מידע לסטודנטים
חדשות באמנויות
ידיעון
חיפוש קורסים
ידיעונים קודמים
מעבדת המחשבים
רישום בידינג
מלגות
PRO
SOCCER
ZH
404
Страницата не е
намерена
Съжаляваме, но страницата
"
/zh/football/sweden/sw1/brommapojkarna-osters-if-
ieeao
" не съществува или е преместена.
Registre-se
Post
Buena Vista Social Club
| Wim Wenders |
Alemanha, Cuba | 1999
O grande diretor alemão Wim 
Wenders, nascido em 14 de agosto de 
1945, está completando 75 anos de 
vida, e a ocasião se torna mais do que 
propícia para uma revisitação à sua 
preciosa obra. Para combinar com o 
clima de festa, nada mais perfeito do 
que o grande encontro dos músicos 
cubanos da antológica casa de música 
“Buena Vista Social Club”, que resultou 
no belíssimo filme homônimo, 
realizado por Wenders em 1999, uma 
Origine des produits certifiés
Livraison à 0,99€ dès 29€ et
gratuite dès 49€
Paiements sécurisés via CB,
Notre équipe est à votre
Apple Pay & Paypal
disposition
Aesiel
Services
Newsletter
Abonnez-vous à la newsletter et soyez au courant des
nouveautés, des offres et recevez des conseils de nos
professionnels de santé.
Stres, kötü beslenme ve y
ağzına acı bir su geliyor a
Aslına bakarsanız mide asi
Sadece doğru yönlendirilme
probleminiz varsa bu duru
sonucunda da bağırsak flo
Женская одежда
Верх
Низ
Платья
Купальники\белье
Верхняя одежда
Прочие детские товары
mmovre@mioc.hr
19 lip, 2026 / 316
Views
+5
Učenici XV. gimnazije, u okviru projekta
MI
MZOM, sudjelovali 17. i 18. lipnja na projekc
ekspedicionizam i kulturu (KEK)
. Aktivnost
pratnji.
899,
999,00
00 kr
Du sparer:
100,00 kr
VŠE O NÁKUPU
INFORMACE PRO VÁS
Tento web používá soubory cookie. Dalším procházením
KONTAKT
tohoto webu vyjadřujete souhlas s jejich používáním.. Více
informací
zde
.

**REQUIRED ACTION:**
Recast the text of the records above as a JSON list of strings, with one string per line and blank lines left out.

**THE ANSWER:**
[
  "מידע לסטודנטים",
  "חדשות באמנויות",
  "ידיעון",
  "חיפוש קורסים",
  "ידיעונים קודמים",
  "מעבדת המחשבים",
  "רישום בידינג",
  "מלגות",
  "PRO",
  "SOCCER",
  "ZH",
  "404",
  "Страницата не е",
  "намерена",
  "Съжаляваме, но страницата",
  "\"",
  "/zh/football/sweden/sw1/brommapojkarna-osters-if-",
  "ieeao",
  "\" не съществува или е преместена.",
  "Registre-se",
  "Post",
  "Buena Vista Social Club",
  "| Wim Wenders |",
  "Alemanha, Cuba | 1999",
  "O grande diretor alemão Wim ",
  "Wenders, nascido em 14 de agosto de ",
  "1945, está completando 75 anos de ",
  "vida, e a ocasião se torna mais do que ",
  "propícia para uma revisitação à sua ",
  "preciosa obra. Para combinar com o ",
  "clima de festa, nada mais perfeito do ",
  "que o grande encontro dos músicos ",
  "cubanos da antológica casa de música ",
  "“Buena Vista Social Club”, que resultou ",
  "no belíssimo filme homônimo, ",
  "realizado por Wenders em 1999, uma ",
  "Origine des produits certifiés",
  "Livraison à 0,99€ dès 29€ et",
  "gratuite dès 49€",
  "Paiements sécurisés via CB,",
  "Notre équipe est à votre",
  "Apple Pay & Paypal",
  "disposition",
  "Aesiel",
  "Services",
  "Newsletter",
  "Abonnez-vous à la newsletter et soyez au courant des",
  "nouveautés, des offres et recevez des conseils de nos",
  "professionnels de santé.",
  "Stres, kötü beslenme ve y",
  "ağzına acı bir su geliyor a",
  "Aslına bakarsanız mide asi",
  "Sadece doğru yönlendirilme",
  "probleminiz varsa bu duru",
  "sonucunda da bağırsak flo",
  "Женская одежда",
  "Верх",
  "Низ",
  "Платья",
  "Купальники\\белье",
  "Верхняя одежда",
  "Прочие детские товары",
  "mmovre@mioc.hr",
  "19 lip, 2026 / 316",
  "Views",
  "+5",
  "Učenici XV. gimnazije, u okviru projekta",
  "MI",
  "MZOM, sudjelovali 17. i 18. lipnja na projekc",
  "ekspedicionizam i kulturu (KEK)",
  ". Aktivnost",
  "pratnji.",
  "899,",
  "999,00",
  "00 kr",
  "Du sparer:",
  "100,00 kr",
  "VŠE O NÁKUPU",
  "INFORMACE PRO VÁS",
  "Tento web používá soubory cookie. Dalším procházením",
  "KONTAKT",
  "tohoto webu vyjadřujete souhlas s jejich používáním.. Více",
  "informací",
  "zde",
  "."
]